During his days at the Bhabha Atomic Research Centre, Sane led a team who discovered the involvement of charge pairs in producing the emitted light and these researches are reported to have helped in widening our knowledge about energy storage during electron transport. Later, he also made pioneering studies on tobacco transgenic plants and sorghum. He has published his research findings as chapters in several books and in over 160 articles, ResearchGate, an online repository of scientific papers, has listed 87 of them. It was during his tenure as the director of National Botanical Research Institute, the Centre for Plant Molecular Biology was established at the institute. He is a former president and an adviser to the International Society of Environmental Botanists (ISEB), a Lucknow-based non-profit, non-governmental organisation promoting coordinated research on plants and environmental pollution and served as a member of the council of the Indian National Science Academy from 1996 to 1998. He has also mentored 20 scholars in their doctoral studies.

== Awards and honors ==
The Council of Scientific and Industrial Research awarded Sane the Shanti Swarup Bhatnagar Prize, one of the highest Indian science awards, in 1981. The National Academy of Sciences, India elected him as their fellow in 1987, the same year as he became an elected fellow of the Indian Academy of Sciences. The year 1991 brought him the Bharat Jyoti Best Scientist of the Year Award as well as fellowships of the Indian National Science Academy and the National Academy of Agricultural Sciences. Sane, who is also a fellow of the Maharashtra Academy of Sciences and a life member of the Society for Plant Physiology and Biochemistry and the Indian Photobiology Society, received the Birbal Sahni Medal of the Indian Botanical Society in 1994.
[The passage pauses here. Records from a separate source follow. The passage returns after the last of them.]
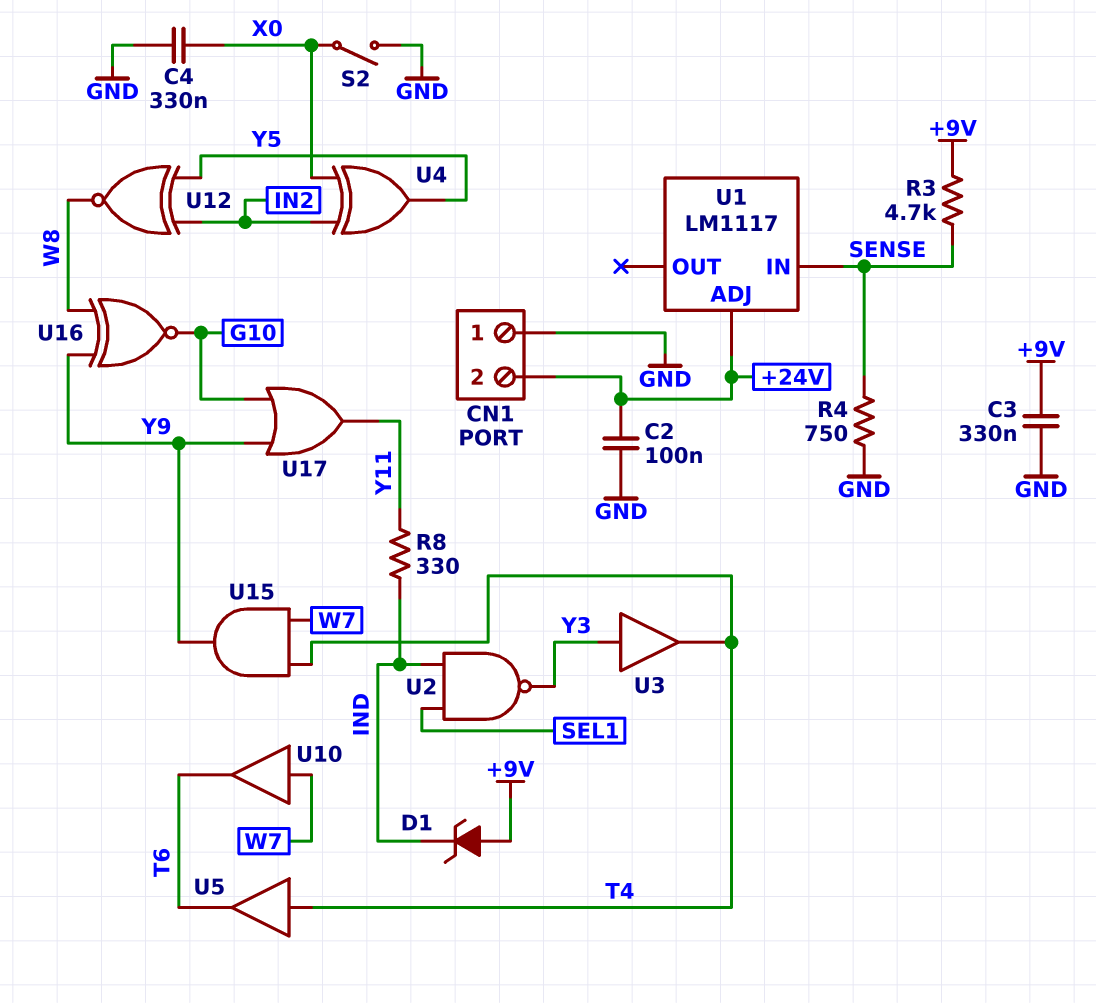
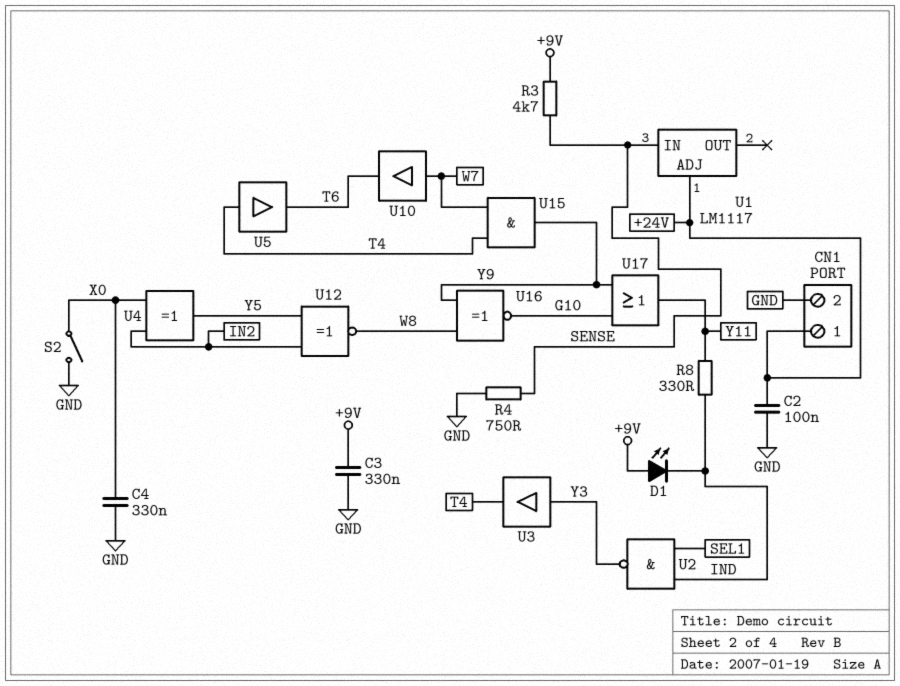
CN1 pin 1: GND -> +24V
CN1 pin 2: +24V -> GND
D1: zener (A +9V, K IND) -> LED (A +9V, K IND)

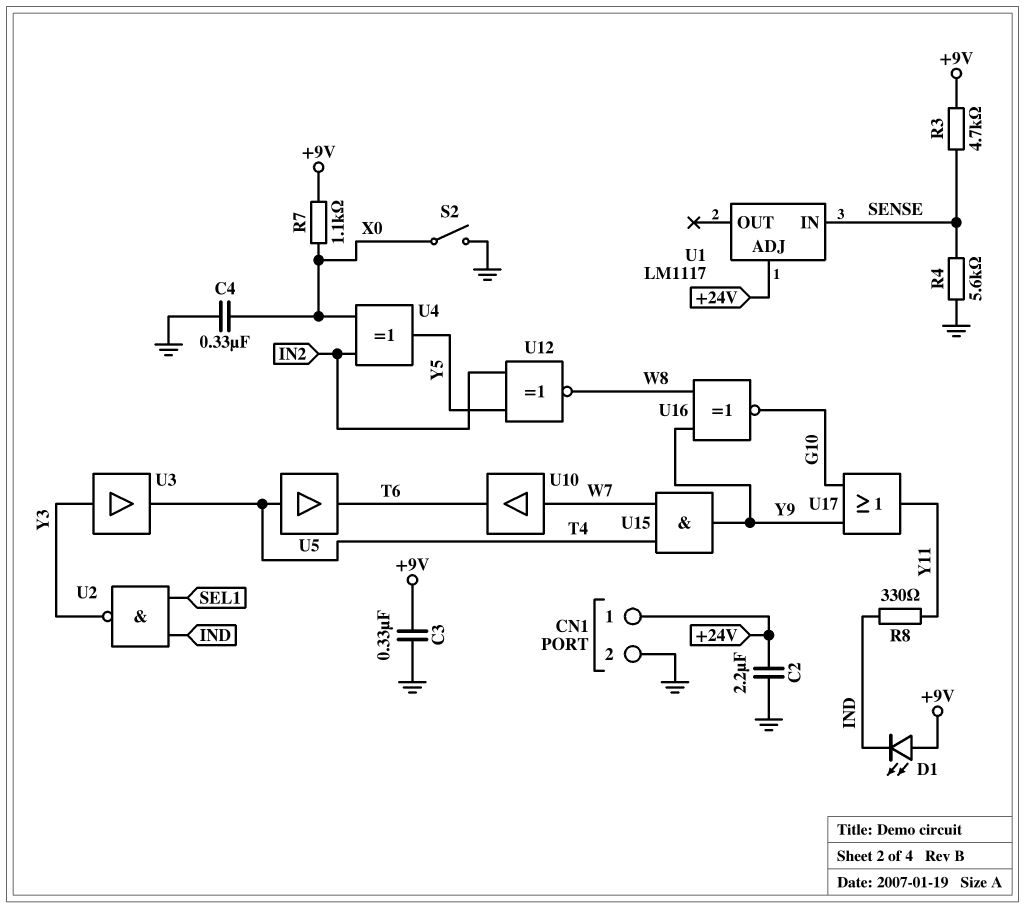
C2: 100nF (+24V, GND) -> 2.2uF (+24V, GND)
R4: 750 (GND, SENSE) -> 5.6k (GND, SENSE)
R7: none -> 1.1k (+9V, X0)

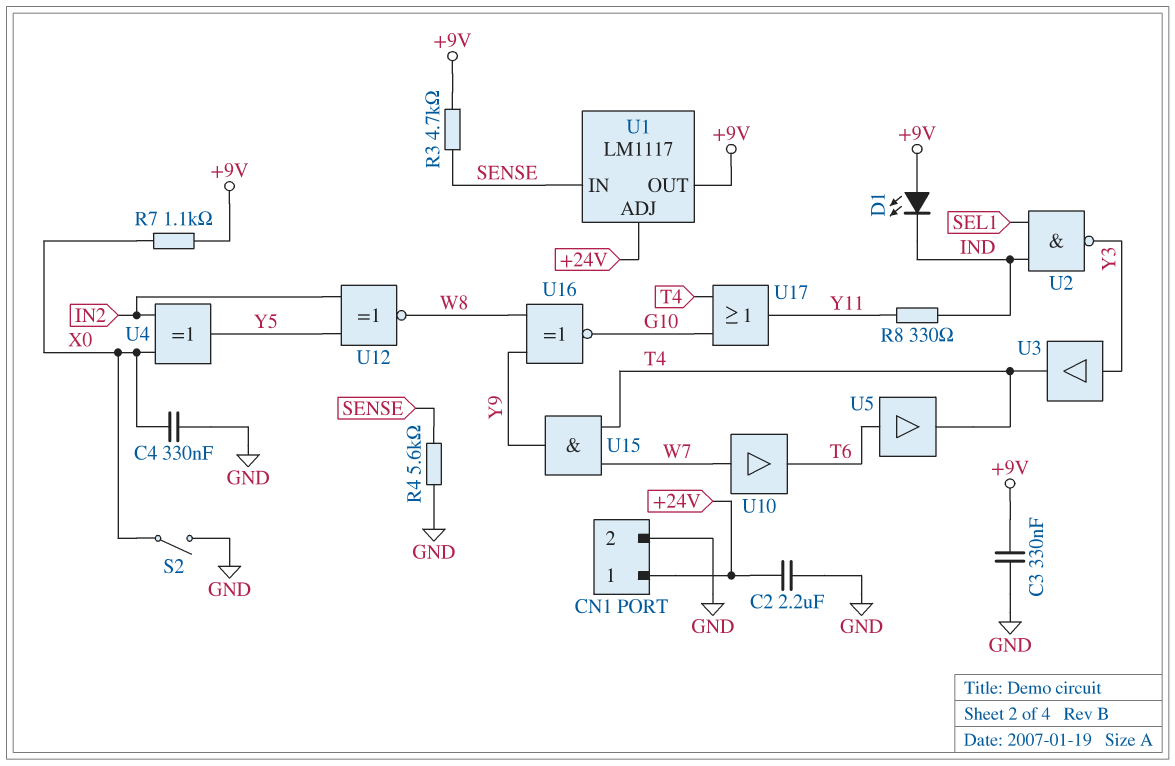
U1 pin OUT: none -> +9V
U5: buffer (in T4, out T6) -> buffer (in T6, out T4)
U17: OR (in G10, in Y9, out Y11) -> OR (in G10, in T4, out Y11)

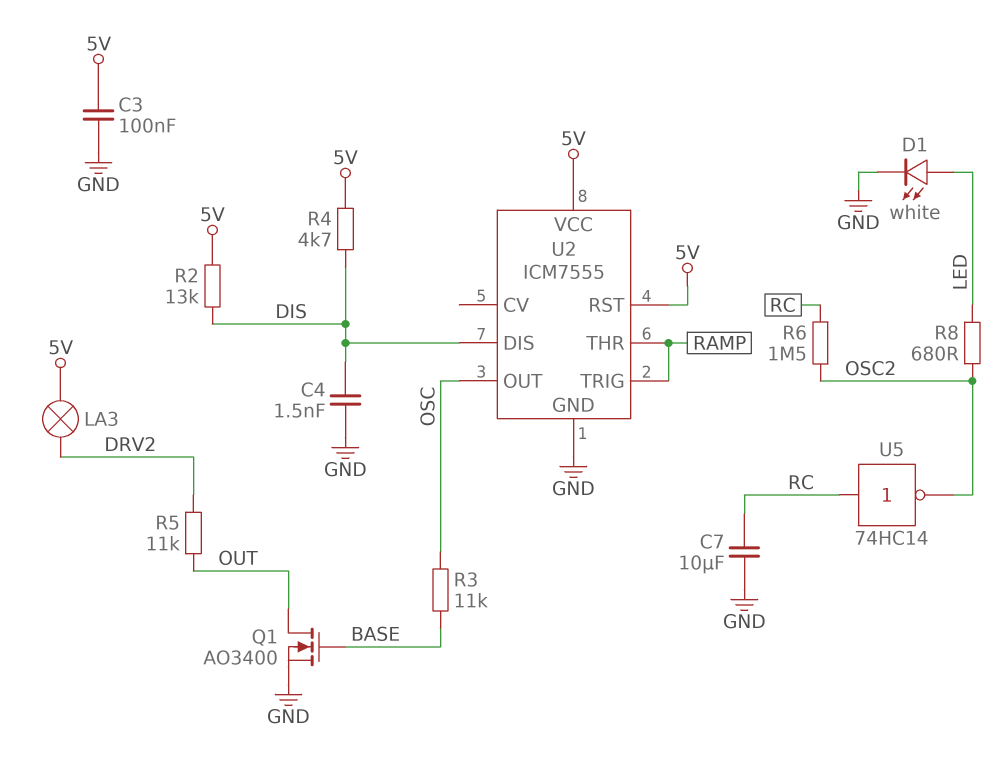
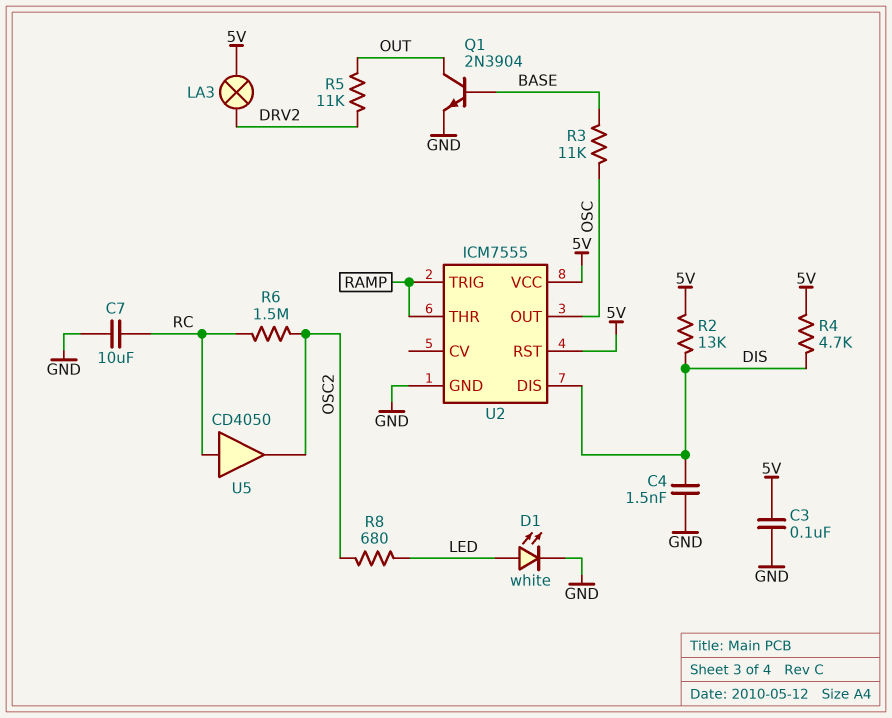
Q1: NMOS AO3400 (G BASE, D OUT, S GND) -> NPN 2N3904 (B BASE, C OUT, E GND)
U5: NOT 74HC14 (in RC, out OSC2) -> buffer CD4050 (in RC, out OSC2)

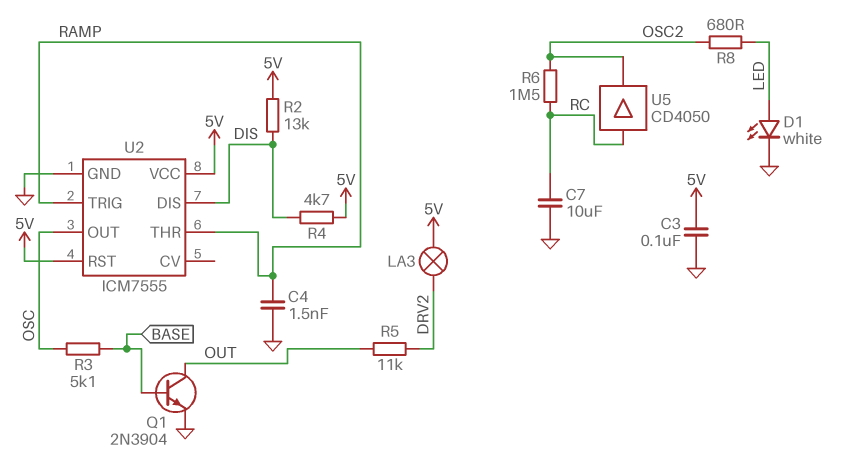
C4: 1.5nF (DIS, GND) -> 1.5nF (GND, RAMP)
R3: 11k (BASE, OSC) -> 5.1k (BASE, OSC)

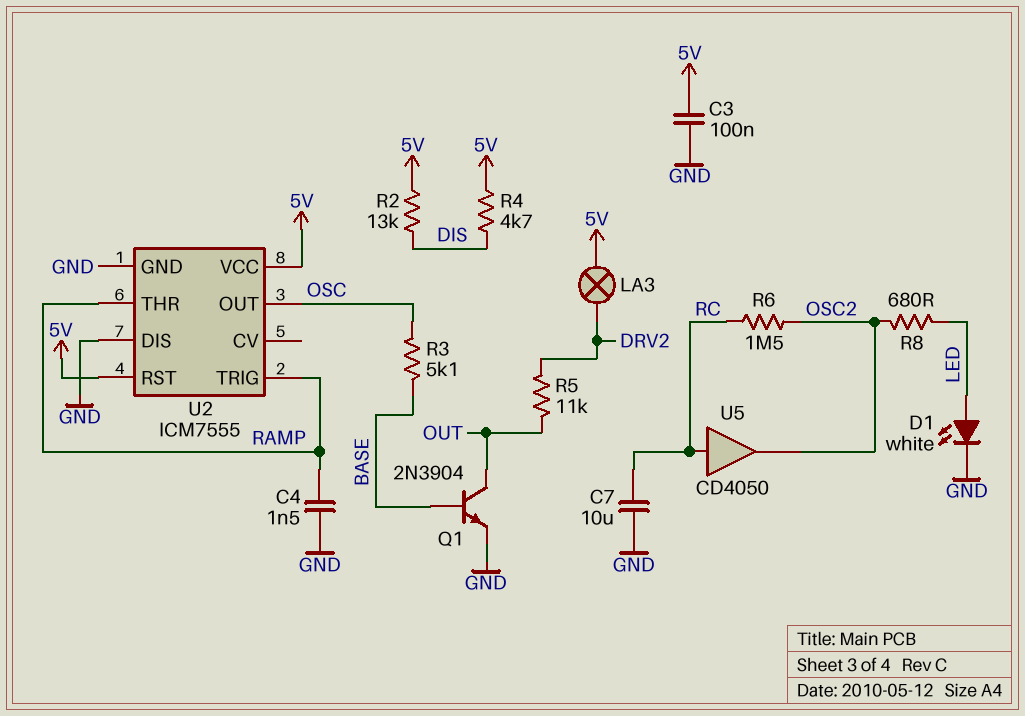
U2 pin DIS: DIS -> GND

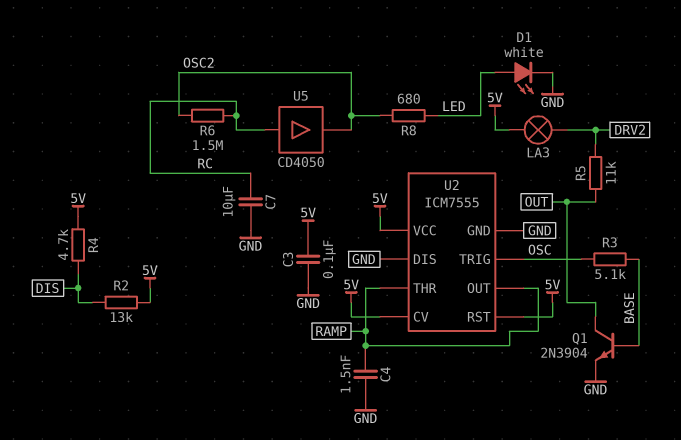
U2 pin CV: none -> 5V
U2 pin OUT: OSC -> RAMP
U2 pin TRIG: RAMP -> OSC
== Selected bibliography ==
- R B Park, and P V Sane (1971). "Distribution of Function and Structure in Chloroplast Lamellae"
- Agepati S Raghavendra, Prafullachandra Vishnu Sane, Prasanna Mohanty (2003). "Photosynthesis research in India: Transition from yield physiology into molecular biology"
- Prafullachandra Vishnu Sane, Alexander G. Ivanov, Vaughan Hurry, Norman P. A. Huner and Gunnar Öquist (2003). "Changes in the Redox Potential of Primary and Secondary Electron-Accepting Quinones in Photosystem II Confer Increased Resistance to Photoinhibition in Low-Temperature-Acclimated Arabidopsis"
- Alexander G. Ivanov, Prafullachandra V. Sane, Vaughan Hurry, Gunnar Öquist, Norman P. A. Huner (2008). "Photosystem II reaction centre quenching: mechanisms and physiological role"
- Tomohiko Kubo, Kazuyoshi Kitazaki, Muneyuki Matsunaga, Hiroyo Kagami, Tetsuo Mikami (2011). "Male Sterility-Inducing Mitochondrial Genomes: How Do They Differ?"